VA Computer Glitch Still Preventing 29,000 Combat Vets From Obtaining Health Care

Nearly 30,000 combat veterans still can't get health care due to a glitch in the Department of Veterans Affairs computer system seven months after top officials first learned of the problem, according to The Huffington Post.

HuffPo first published internal VA documents in August showing that more than 35,000 former troops who served in Iraq and Afghanistan had their health care applications mistakenly placed on a "pending" list after they failed to complete a test about household income, even though the information is not required from combat vets.

But since the VA system is not set up to automatically exempt combat vets from the income test, thousands of applications were backlogged.

Management at the VA has known about the computer error since at least April, but there are indications that some at the agency have known since 2012, according to HuffPo.

The VA said it conducted an initial review in August and was able to enroll 8,578 of the backlogged vets, however, as of now, 29,000 are still without health insurance due to the glitch, and the number hasn't changed since September.

Combat vets lose their eligibility for free health care after five years, and nearly half of the 29,000 have already been on the pending list for more than five years, according to HuffPo.

War veterans affected by the glitch resided in all 50 states, Vocative found in August.

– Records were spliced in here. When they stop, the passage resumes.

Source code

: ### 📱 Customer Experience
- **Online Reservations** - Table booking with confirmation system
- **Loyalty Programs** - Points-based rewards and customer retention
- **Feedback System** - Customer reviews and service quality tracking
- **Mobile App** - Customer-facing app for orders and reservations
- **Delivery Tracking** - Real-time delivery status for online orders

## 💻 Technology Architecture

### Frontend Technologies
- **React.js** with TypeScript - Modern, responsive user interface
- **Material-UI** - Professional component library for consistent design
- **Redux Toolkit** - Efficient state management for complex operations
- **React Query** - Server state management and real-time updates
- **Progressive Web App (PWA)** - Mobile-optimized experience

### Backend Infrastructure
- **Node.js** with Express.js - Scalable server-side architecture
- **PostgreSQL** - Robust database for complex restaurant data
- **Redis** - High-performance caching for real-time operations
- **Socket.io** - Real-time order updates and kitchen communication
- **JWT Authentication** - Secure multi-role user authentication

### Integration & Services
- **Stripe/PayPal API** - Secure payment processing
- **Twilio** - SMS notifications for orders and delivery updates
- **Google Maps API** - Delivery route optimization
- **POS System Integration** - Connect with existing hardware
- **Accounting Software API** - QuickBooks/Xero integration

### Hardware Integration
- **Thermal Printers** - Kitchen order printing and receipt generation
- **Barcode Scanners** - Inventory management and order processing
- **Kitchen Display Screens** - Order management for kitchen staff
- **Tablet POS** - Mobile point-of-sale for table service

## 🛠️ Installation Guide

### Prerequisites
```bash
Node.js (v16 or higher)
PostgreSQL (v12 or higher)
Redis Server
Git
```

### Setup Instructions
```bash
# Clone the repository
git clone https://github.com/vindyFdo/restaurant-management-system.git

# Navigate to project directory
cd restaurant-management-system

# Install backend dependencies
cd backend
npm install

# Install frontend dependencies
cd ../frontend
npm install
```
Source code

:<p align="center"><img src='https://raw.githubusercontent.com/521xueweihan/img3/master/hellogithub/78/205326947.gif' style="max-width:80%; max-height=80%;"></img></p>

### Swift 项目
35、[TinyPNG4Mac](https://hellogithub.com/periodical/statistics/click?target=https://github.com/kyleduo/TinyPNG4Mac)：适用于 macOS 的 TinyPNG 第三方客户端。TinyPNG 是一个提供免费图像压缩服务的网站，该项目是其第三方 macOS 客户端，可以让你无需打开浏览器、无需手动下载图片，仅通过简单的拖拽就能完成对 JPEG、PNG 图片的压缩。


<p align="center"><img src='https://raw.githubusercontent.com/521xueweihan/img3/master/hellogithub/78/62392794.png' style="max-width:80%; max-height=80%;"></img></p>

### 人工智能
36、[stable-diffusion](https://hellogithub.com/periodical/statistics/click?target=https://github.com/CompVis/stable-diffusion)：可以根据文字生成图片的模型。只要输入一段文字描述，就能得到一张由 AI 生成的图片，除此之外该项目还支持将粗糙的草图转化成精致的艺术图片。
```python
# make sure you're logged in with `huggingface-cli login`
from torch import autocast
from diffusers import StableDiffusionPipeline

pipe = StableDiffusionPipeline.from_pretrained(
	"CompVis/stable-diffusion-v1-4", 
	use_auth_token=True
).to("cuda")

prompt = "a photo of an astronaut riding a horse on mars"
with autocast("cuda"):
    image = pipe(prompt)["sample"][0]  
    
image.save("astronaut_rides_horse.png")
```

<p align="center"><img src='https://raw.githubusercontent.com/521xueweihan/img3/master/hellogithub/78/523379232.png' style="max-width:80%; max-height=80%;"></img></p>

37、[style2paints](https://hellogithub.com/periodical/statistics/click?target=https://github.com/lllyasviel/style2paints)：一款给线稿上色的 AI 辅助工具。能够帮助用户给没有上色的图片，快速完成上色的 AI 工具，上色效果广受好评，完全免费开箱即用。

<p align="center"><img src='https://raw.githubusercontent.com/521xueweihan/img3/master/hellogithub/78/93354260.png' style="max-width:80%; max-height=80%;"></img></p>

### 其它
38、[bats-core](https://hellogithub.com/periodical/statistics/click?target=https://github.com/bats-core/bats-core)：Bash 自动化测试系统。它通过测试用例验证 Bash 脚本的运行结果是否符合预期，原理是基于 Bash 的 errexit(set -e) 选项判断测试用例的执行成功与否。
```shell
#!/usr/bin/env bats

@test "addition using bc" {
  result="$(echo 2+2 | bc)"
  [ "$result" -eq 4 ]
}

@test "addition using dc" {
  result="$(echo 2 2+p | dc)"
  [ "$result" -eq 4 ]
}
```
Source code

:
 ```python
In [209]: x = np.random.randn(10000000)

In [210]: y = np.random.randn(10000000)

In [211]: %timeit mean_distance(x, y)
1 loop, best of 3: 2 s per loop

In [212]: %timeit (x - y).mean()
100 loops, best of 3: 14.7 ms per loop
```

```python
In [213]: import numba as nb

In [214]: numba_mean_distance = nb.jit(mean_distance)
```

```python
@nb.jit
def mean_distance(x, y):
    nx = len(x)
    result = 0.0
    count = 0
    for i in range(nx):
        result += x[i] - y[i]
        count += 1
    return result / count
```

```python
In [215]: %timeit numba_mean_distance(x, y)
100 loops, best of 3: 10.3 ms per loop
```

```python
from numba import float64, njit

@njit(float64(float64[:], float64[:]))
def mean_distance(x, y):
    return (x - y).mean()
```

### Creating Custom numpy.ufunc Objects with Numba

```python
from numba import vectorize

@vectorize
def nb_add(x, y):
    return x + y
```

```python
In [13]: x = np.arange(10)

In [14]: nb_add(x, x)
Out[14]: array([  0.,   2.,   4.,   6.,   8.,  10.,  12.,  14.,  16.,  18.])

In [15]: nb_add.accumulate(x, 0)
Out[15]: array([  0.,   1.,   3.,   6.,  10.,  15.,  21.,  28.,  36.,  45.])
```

Twenty-one states had 500 or more vets who had been denied health care due to the error, and eight states had more than 1,000. Texas had the most, with 3,275 affected vets, followed by California with 3,199 and Florida with 1,828. Vocativ said it has been unable to update its state-by-state breakdown because the VA has not released current data.

VA spokeswoman Walinda West insisted that the agency is working as fast as possible to resolve the issue. "VA is continuing to research Combat Veterans with expired eligibility in order to ensure appropriate remedies," West said.

However, Scott Davis, a program specialist at the VA's Health Eligibility Center in Atlanta who has previously blown the whistle on VA mismanagement, said VA officials are intentionally delaying action because enrolling all the combat vets at once would "force them to admit they made a huge mistake," according to HuffPo.

Admitting to such a huge mistake could also force the agency to compensate thousands of vets and their families for health care costs that would have been covered if the vets were immediately enrolled when they applied rather than put on a pending list until the five-year free coverage period expired.

Democratic presidential candidate Hillary Clinton promised Tuesday to modernize the VA's troubled computer system to prevent future repeats.

"More than 35,000 combat veterans have been waiting as long as seven months to get health care because of a computer glitch," Clinton said at a town hall, calling for a massive technology upgrade so the VA can better share information within its agency as well as with the Defense Department and private hospitals, reports The Washington Times. "We need to lead the VA system to the 21st century when it comes to technology."